§ ABOUT THIS EXERCISE:
If a record below holds a picture, drop the picture and copy everything else exactly.

§ SUPPLIED DATA:
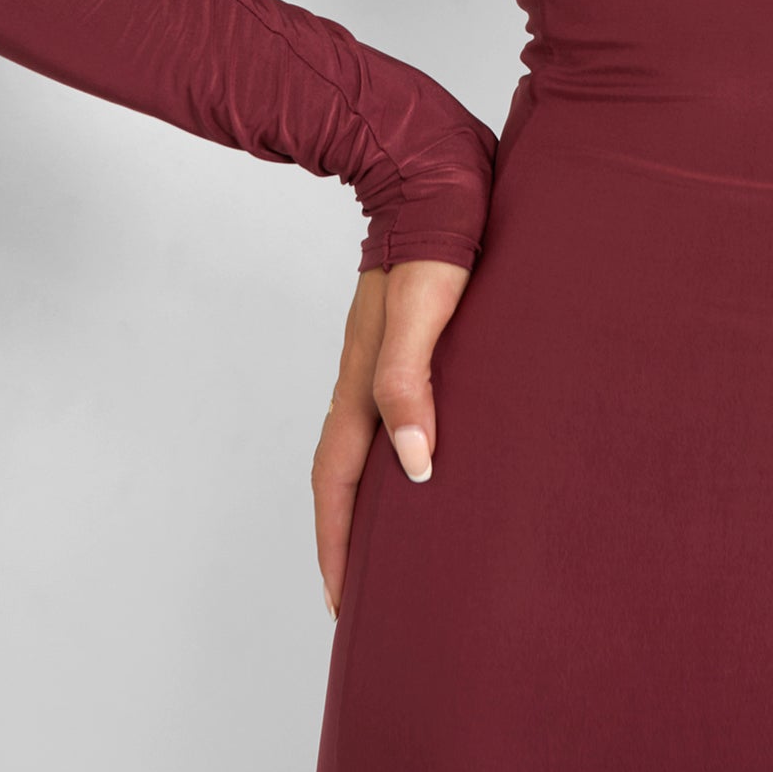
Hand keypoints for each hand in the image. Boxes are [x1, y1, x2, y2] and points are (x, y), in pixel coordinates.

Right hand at [313, 256, 471, 620]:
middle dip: (346, 541)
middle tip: (364, 598)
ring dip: (369, 504)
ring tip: (393, 549)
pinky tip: (425, 462)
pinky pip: (388, 419)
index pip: (337, 482)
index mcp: (362, 381)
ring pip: (364, 450)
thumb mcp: (424, 309)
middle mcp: (363, 378)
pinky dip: (395, 458)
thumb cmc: (435, 236)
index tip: (344, 602)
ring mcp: (379, 360)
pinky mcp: (403, 343)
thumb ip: (409, 381)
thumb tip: (414, 465)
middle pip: (343, 477)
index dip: (337, 544)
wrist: (430, 168)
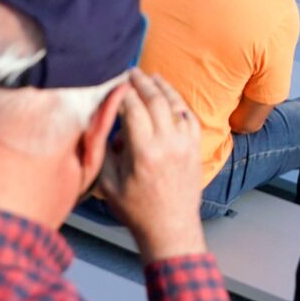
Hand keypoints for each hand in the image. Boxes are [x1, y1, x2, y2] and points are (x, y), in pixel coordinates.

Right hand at [97, 69, 206, 263]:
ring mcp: (185, 145)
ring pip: (175, 105)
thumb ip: (105, 152)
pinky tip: (171, 98)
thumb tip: (105, 125)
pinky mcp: (195, 150)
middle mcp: (168, 144)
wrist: (170, 228)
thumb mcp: (108, 184)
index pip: (133, 109)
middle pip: (155, 100)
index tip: (114, 82)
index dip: (123, 92)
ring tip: (152, 77)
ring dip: (163, 88)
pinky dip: (179, 105)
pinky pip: (189, 118)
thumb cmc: (136, 210)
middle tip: (131, 71)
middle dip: (142, 83)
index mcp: (144, 152)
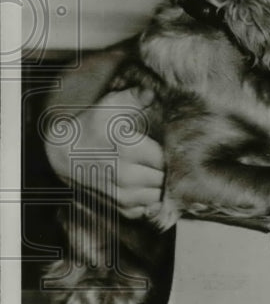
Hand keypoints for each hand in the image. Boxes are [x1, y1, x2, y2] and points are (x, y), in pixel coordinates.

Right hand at [44, 88, 164, 219]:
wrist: (64, 154)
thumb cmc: (91, 127)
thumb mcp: (110, 106)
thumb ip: (135, 97)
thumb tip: (153, 92)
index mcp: (127, 149)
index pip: (165, 158)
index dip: (173, 152)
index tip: (172, 146)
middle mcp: (125, 175)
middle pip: (164, 178)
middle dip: (169, 170)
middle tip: (169, 160)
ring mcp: (121, 194)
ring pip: (158, 196)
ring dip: (161, 186)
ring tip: (159, 173)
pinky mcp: (118, 206)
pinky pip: (145, 211)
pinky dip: (150, 202)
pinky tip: (148, 188)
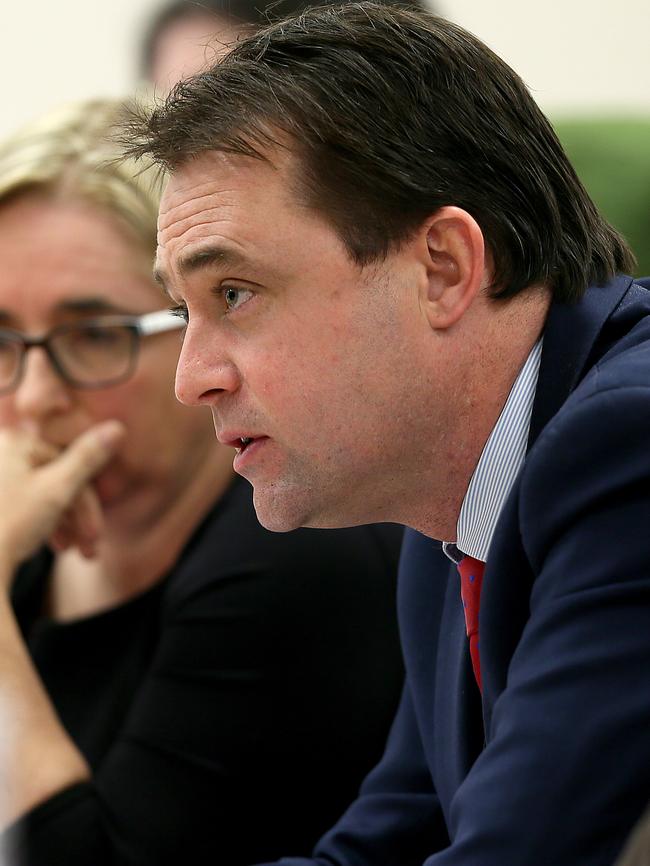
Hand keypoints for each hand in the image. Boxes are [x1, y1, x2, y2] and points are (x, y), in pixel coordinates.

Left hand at [0, 422, 124, 573]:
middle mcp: (1, 452)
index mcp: (13, 442)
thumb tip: (117, 427)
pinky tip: (53, 546)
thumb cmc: (8, 526)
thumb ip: (88, 458)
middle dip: (76, 516)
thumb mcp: (57, 490)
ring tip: (73, 552)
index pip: (68, 464)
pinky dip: (43, 523)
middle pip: (55, 479)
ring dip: (64, 524)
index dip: (87, 500)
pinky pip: (25, 503)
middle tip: (88, 547)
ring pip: (42, 494)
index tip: (95, 531)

§ SOLUTION:
Hand keypoints for each hand in the image. Boxes are [x1, y1, x2, y2] and points are (x, y), in pixel coordinates.

Right hand at [313, 256, 471, 620]:
middle dip: (346, 541)
middle tip: (364, 598)
ring dip: (369, 504)
ring tip: (393, 549)
pinky tip: (425, 462)
pinky pip: (388, 419)
index pip: (337, 482)
index mcp: (362, 381)
ring pip: (364, 450)
thumb mcp: (424, 309)
middle mcp: (363, 378)
pinky dip: (395, 458)
thumb cmc: (435, 236)
index tip: (344, 602)
ring mcp: (379, 360)
pinky mcp: (403, 343)
thumb ip: (409, 381)
thumb tip: (414, 465)
middle pip: (343, 477)
index dip: (337, 544)
wrist: (430, 168)
Hand keypoints for each hand in the image. Boxes are [x1, y1, x2, y2] and points are (x, y), in pixel coordinates.

Right hand at [97, 69, 206, 263]:
ring mcp: (185, 145)
ring pip: (175, 105)
thumb ip: (105, 152)
pinky tip: (171, 98)
thumb tip: (105, 125)
pinky mcp: (195, 150)
middle mcp: (168, 144)
wrist: (170, 228)
thumb mcp: (108, 184)
index pip: (133, 109)
middle pip: (155, 100)
index tip: (114, 82)
index dip: (123, 92)
ring tip: (152, 77)
ring dip: (163, 88)
pinky dip: (179, 105)
pinky pip: (189, 118)
thumb cmc: (136, 210)
middle tip: (131, 71)
middle dip: (142, 83)
index mcp: (144, 152)
Hand keypoints for each hand in the image. Boxes are [x1, y1, x2, y2] and points are (x, y), in pixel coordinates.

Right hand at [44, 88, 164, 219]:
wrist: (64, 154)
thumb cmc: (91, 127)
thumb mcp: (110, 106)
thumb ip: (135, 97)
thumb tip: (153, 92)
index mcp: (127, 149)
index pip: (165, 158)
index dip: (173, 152)
index tip: (172, 146)
middle mcp: (125, 175)
middle pip: (164, 178)
middle dip: (169, 170)
middle tip: (169, 160)
ring mcp: (121, 194)
ring pip: (158, 196)
ring dip: (161, 186)
ring tip: (159, 173)
pinky mcp: (118, 206)
pinky pip: (145, 211)
pinky dip: (150, 202)
pinky tip: (148, 188)
Hand keypoints for each hand in the image. Boxes are [x1, y1, x2, y2] and points are (x, y), in pixel coordinates.

Left hand at [0, 422, 124, 573]:
middle mcp: (1, 452)
index mcp: (13, 442)
thumb tip: (117, 427)
pinky tip: (53, 546)
thumb cmc: (8, 526)
thumb ip: (88, 458)
middle dip: (76, 516)
thumb mcp: (57, 490)
ring tip: (73, 552)
index pip: (68, 464)
pinky dip: (43, 523)
middle pip: (55, 479)
ring dip: (64, 524)
index dip: (87, 500)
pinky pip: (25, 503)
middle tip: (88, 547)
ring pip: (42, 494)
index tip: (95, 531)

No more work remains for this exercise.